## Requirement
In the forum thread about finding a low-mileage Ur Quattro, what other car does Absorber say they are also looking for?

## Document extract
########################################
# WANTED LOW Mileage UR QUATTRO West Coast



## Absorber (Mar 21, 2003)

WANTED LOW Mileage UR QUATTRO West Coast
please pass along the word i am serious
Thanks


----------



## Sepp (Dec 10, 2002)

*Re: WANTED LOW Mileage UR QUATTRO West Coast (Absorber)*

Have paitence, one will come along, but at a decent price.
10-15K
You are lucky that your on the west coast, as that's where the best examples are.
Good Luck!


----------



## Absorber (Mar 21, 2003)

*Re: WANTED LOW Mileage UR QUATTRO West Coast (Sepp)*

Thanks I am pretty excited but I am also looking for a Rallye golf. LMK if u hear anything


----------



## derracuda (Oct 22, 2004)

*Re: WANTED LOW Mileage UR QUATTRO West Coast (Absorber)*

there's a nice UR on audifans right now. fully converted to EFI and all sorts of nice things







very decent price too


----------



## Absorber (Mar 21, 2003)
########################################
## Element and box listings
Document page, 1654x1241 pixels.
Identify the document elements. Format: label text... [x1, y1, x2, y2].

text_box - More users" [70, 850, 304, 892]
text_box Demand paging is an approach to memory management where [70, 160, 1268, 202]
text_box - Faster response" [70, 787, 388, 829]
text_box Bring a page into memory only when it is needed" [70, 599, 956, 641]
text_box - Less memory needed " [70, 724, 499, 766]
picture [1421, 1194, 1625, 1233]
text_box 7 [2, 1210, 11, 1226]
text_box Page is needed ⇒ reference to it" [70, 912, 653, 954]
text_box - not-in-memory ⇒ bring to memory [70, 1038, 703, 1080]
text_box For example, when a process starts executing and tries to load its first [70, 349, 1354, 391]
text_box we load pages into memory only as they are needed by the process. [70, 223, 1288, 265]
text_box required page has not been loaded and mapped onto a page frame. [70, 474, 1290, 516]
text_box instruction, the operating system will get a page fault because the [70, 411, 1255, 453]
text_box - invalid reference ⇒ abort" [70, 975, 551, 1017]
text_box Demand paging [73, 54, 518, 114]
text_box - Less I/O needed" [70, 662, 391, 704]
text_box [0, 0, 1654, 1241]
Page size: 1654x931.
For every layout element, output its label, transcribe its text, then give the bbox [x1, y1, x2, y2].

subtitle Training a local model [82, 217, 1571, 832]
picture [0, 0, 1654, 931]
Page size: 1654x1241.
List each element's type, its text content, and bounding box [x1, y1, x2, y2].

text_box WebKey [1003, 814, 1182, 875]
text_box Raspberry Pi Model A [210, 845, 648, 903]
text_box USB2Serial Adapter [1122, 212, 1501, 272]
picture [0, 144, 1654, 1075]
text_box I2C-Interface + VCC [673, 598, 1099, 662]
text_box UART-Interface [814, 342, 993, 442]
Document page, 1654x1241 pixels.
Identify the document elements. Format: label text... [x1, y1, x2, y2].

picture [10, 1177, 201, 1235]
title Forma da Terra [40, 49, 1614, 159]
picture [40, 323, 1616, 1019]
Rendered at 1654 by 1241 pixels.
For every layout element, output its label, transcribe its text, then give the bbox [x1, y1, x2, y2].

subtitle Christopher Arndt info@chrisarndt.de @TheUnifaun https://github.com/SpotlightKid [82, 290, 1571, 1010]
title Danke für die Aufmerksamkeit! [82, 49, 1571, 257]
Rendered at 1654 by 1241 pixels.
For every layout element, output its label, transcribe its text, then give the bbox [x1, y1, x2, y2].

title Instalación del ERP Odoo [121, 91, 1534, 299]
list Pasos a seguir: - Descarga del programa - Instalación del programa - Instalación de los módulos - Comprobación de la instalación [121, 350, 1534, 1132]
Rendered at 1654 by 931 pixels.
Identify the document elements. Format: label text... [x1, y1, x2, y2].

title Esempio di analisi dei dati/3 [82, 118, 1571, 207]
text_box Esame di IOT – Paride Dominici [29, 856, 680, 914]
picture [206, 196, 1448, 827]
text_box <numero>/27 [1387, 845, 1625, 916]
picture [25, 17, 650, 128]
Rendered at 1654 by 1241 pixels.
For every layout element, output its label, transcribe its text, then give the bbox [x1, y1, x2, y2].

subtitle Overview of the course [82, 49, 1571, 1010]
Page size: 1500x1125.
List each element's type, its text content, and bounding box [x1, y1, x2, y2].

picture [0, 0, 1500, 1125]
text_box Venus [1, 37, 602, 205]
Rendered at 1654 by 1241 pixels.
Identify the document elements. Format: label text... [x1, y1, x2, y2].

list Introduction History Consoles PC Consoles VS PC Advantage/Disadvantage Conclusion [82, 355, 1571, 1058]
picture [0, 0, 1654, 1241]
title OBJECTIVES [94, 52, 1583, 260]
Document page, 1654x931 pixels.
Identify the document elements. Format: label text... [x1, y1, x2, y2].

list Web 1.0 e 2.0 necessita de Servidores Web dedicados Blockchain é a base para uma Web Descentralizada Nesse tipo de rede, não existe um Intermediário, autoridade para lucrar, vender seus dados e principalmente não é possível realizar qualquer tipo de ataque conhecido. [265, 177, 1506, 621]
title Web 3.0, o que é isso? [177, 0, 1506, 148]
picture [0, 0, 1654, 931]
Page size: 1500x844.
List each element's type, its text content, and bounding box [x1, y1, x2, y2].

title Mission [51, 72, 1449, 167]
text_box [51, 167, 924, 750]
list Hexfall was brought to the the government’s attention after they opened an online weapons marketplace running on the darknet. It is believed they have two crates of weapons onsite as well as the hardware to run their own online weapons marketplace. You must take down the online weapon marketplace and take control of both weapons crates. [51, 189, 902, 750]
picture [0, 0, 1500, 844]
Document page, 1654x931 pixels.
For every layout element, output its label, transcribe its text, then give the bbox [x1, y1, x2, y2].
########################################
## Response to the task
A Rallye Golf.